───── Entries shown
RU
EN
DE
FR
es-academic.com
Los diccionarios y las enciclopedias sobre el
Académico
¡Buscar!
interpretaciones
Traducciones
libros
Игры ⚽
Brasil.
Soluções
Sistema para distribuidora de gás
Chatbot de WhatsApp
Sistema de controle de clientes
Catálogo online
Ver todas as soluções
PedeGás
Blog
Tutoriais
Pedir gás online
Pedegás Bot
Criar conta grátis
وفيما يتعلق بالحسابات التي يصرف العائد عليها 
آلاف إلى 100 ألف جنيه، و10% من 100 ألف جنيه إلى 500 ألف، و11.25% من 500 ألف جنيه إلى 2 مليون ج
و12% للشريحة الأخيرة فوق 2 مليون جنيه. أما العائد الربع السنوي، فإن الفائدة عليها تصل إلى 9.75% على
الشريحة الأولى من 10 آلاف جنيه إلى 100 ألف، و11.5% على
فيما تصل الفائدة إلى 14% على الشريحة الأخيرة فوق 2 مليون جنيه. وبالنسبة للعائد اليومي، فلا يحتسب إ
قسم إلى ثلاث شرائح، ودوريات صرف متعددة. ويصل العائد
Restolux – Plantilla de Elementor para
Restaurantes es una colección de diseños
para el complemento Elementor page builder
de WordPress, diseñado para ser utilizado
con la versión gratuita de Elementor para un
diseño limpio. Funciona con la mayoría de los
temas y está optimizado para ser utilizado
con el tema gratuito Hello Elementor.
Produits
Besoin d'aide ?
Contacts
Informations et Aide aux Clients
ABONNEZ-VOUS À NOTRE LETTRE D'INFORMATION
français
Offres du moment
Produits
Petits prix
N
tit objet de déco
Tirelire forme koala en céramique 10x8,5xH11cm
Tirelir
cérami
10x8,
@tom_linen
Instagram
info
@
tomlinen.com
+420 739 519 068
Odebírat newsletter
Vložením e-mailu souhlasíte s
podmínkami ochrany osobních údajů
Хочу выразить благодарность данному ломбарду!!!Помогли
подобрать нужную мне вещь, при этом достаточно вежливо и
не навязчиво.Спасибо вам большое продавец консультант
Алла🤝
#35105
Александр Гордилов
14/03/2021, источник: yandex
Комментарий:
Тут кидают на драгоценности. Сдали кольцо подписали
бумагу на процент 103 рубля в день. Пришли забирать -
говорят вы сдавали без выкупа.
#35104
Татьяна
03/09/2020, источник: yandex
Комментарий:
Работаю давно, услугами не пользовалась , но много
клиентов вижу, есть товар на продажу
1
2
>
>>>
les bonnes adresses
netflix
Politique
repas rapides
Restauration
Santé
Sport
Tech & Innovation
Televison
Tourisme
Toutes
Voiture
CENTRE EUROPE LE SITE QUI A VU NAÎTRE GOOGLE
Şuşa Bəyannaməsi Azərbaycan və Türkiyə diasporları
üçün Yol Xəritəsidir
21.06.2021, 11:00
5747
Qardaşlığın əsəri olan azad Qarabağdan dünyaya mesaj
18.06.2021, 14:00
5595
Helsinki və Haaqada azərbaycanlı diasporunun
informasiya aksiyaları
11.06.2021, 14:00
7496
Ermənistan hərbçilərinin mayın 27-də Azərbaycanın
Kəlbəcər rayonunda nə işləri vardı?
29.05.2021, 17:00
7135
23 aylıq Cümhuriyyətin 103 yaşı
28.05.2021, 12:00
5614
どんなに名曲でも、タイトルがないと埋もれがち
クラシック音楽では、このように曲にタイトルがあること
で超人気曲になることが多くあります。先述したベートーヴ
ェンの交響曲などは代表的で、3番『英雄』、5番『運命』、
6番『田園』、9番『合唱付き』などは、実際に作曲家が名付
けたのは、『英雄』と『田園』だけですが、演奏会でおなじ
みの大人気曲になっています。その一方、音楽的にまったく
──────────
# What the task asks:
Print the items from their first line through the line containing "Sistema de controle de clientes", with that line included, reproducing every line unchanged.

# Response:
RU
EN
DE
FR
es-academic.com
Los diccionarios y las enciclopedias sobre el
Académico
¡Buscar!
interpretaciones
Traducciones
libros
Игры ⚽
Brasil.
Soluções
Sistema para distribuidora de gás
Chatbot de WhatsApp
Sistema de controle de clientes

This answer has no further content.